▶ _ABOUT THIS EXERCISE_: Identify all lines below that hold "brown" and collect them.

▶ _DATA_:

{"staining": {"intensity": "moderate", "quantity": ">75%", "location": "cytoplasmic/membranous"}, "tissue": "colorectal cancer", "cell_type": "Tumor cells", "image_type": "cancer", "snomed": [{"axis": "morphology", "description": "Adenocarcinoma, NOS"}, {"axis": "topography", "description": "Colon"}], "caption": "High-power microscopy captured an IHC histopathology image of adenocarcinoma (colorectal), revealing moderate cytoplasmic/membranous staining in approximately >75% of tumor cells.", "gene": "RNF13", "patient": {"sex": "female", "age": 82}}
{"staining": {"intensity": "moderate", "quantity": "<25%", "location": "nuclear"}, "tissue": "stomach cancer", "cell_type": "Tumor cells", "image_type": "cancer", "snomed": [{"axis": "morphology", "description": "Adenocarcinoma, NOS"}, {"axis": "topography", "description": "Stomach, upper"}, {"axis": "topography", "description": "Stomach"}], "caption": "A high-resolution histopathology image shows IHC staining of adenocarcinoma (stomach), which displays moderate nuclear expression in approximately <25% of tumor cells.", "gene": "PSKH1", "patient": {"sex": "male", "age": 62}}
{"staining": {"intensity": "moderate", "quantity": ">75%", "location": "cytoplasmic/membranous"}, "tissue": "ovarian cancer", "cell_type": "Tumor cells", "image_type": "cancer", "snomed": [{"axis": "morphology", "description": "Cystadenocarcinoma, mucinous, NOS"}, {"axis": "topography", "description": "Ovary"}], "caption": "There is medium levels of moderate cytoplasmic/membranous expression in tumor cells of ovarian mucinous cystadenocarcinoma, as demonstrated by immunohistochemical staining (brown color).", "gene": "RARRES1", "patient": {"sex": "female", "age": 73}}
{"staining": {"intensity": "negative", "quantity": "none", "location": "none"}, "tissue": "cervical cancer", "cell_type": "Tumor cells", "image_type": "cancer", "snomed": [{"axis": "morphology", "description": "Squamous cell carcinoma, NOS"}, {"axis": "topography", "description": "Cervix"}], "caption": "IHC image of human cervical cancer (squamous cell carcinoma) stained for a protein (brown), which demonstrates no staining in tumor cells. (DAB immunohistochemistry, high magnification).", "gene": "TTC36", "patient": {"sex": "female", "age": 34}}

▶ _SOLUTION FOR THIS TASK_:
{"staining": {"intensity": "moderate", "quantity": ">75%", "location": "cytoplasmic/membranous"}, "tissue": "ovarian cancer", "cell_type": "Tumor cells", "image_type": "cancer", "snomed": [{"axis": "morphology", "description": "Cystadenocarcinoma, mucinous, NOS"}, {"axis": "topography", "description": "Ovary"}], "caption": "There is medium levels of moderate cytoplasmic/membranous expression in tumor cells of ovarian mucinous cystadenocarcinoma, as demonstrated by immunohistochemical staining (brown color).", "gene": "RARRES1", "patient": {"sex": "female", "age": 73}}
{"staining": {"intensity": "negative", "quantity": "none", "location": "none"}, "tissue": "cervical cancer", "cell_type": "Tumor cells", "image_type": "cancer", "snomed": [{"axis": "morphology", "description": "Squamous cell carcinoma, NOS"}, {"axis": "topography", "description": "Cervix"}], "caption": "IHC image of human cervical cancer (squamous cell carcinoma) stained for a protein (brown), which demonstrates no staining in tumor cells. (DAB immunohistochemistry, high magnification).", "gene": "TTC36", "patient": {"sex": "female", "age": 34}}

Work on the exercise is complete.